With new revelations coming to light about investments made from the Government’s £1.1billion start-up scheme, he has simply batted aside tax-payers’ alarm over the additional sums being sunk into, for example, an online betting start-up, BetConnect (at a time when colleagues elsewhere consider methods of tackling gambling addiction); or a luxury holiday firm Edge Retreats, which markets ‘the world’s finest’ in villas and private islands to the wealthy (rumoured to cost as much as £400,000 a week to rent).
And all this, while polishing up his PR-led leadership challenge campaign, having openly stated that Partygate could be unsurvivable by the PM.
Sunak is believed to have drafted his campaign website (inspired by his No 11 newsletter), and developed a marketing strategy. A special adviser is ‘building the Chancellor’s online brand’, through canny use of social media, Instagram, and his newsletter. His ‘Ready for Rishi’ Twitter account boasts in his latest January tweet that ‘it’s time for a leader who doesn’t break the rules’.

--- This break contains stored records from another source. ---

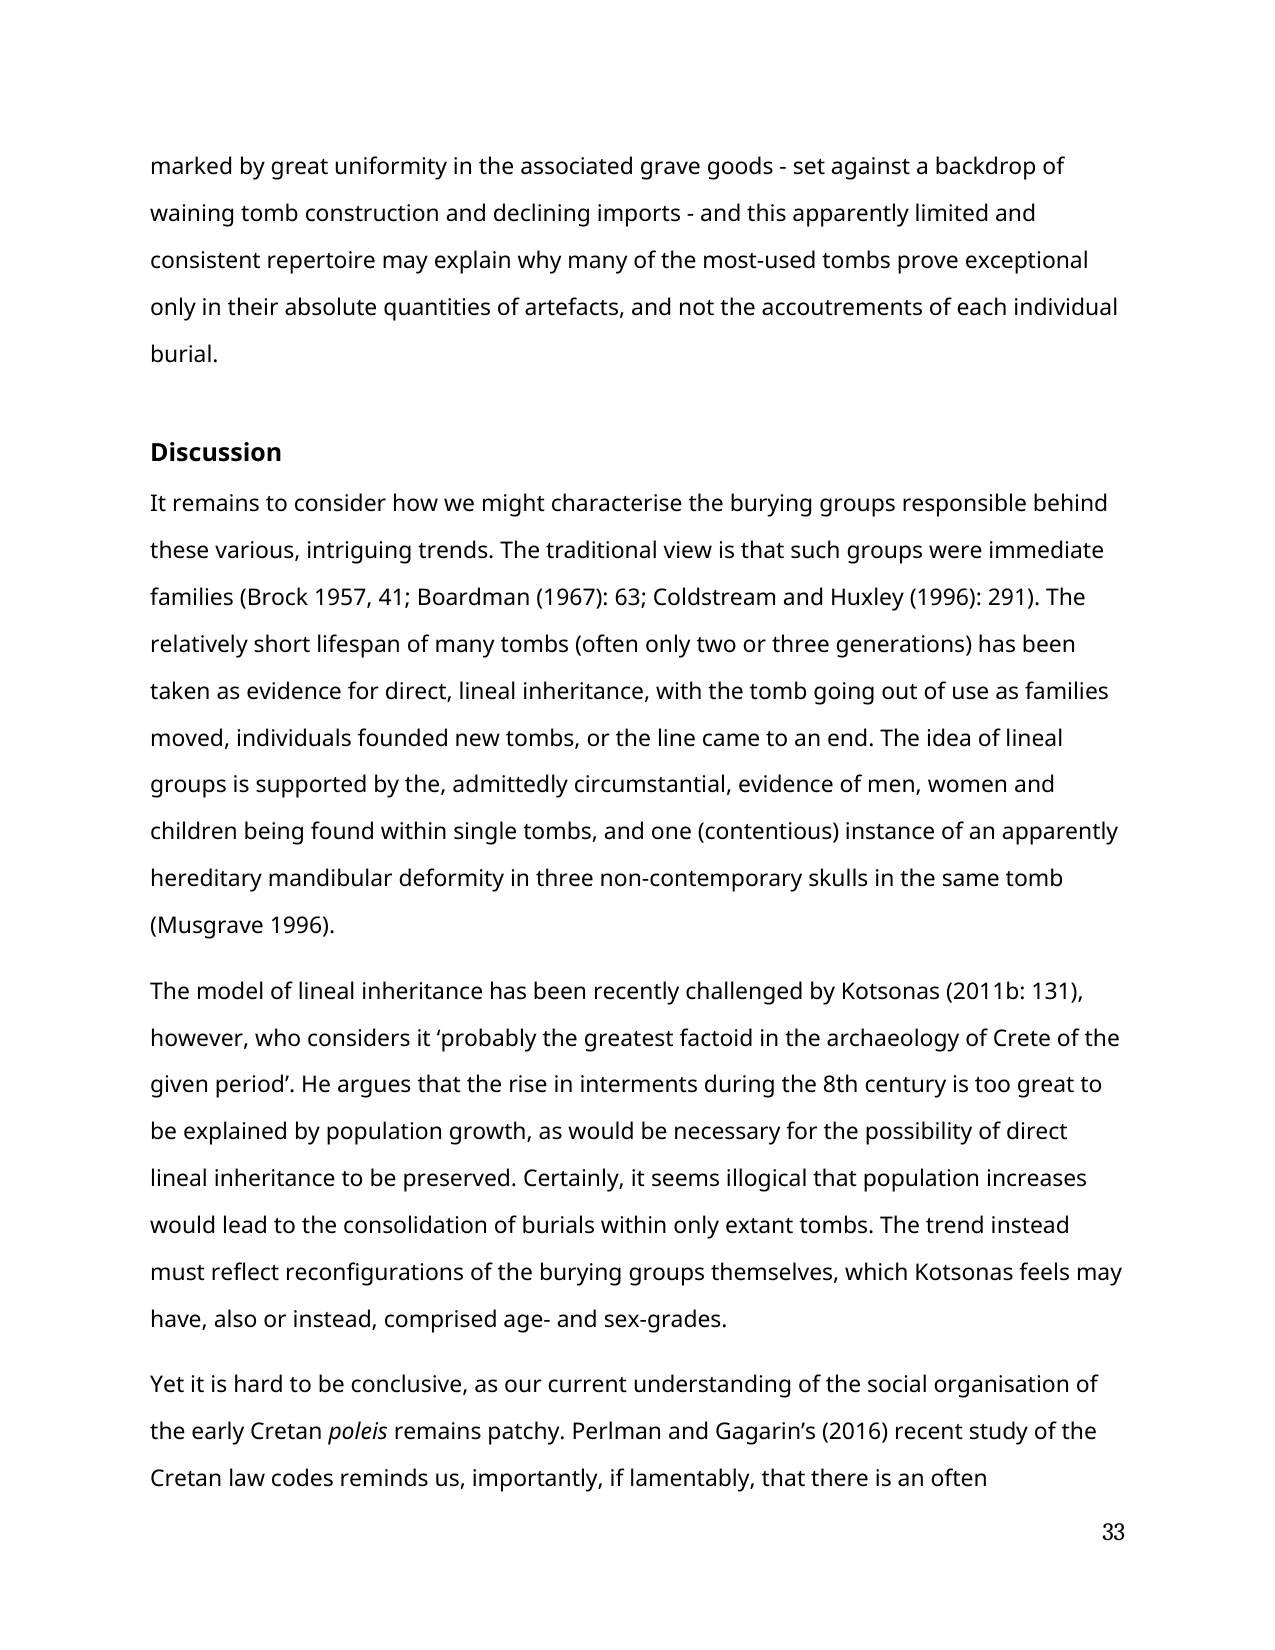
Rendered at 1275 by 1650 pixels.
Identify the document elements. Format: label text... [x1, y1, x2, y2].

subtitle Discussion [150, 434, 1125, 468]
text The model of lineal inheritance has been recently challenged by Kotsonas (2011b: 131), however, who considers it ‘probably the greatest factoid in the archaeology of Crete of the given period’. He argues that the rise in interments during the 8th century is too great to be explained by population growth, as would be necessary for the possibility of direct lineal inheritance to be preserved. Certainly, it seems illogical that population increases would lead to the consolidation of burials within only extant tombs. The trend instead must reflect reconfigurations of the burying groups themselves, which Kotsonas feels may have, also or instead, comprised age- and sex-grades. [150, 975, 1125, 1334]
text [150, 150, 1125, 369]
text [150, 1368, 1125, 1493]
text It remains to consider how we might characterise the burying groups responsible behind these various, intriguing trends. The traditional view is that such groups were immediate families (Brock 1957, 41; Boardman (1967): 63; Coldstream and Huxley (1996): 291). The relatively short lifespan of many tombs (often only two or three generations) has been taken as evidence for direct, lineal inheritance, with the tomb going out of use as families moved, individuals founded new tombs, or the line came to an end. The idea of lineal groups is supported by the, admittedly circumstantial, evidence of men, women and children being found within single tombs, and one (contentious) instance of an apparently hereditary mandibular deformity in three non-contemporary skulls in the same tomb (Musgrave 1996). [150, 487, 1125, 940]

Darwin Friend, a TPA policy analyst, has stated: ‘People who wrongly pocketed taxpayers’ cash should be properly punished.’ He could well extend this to cover those responsible for the mismanagement of the Covid cash handouts, instead of them potentially being rewarded by the upward mobility of the Establishment’s revolving door.
On Sunday, TCW Defending Freedom asked readers: ‘Is Britain under a Tory government any better than a banana republic?’ At £27billion per annum in public sector financial fraud, the country is well on its way to the top of that tropical tree.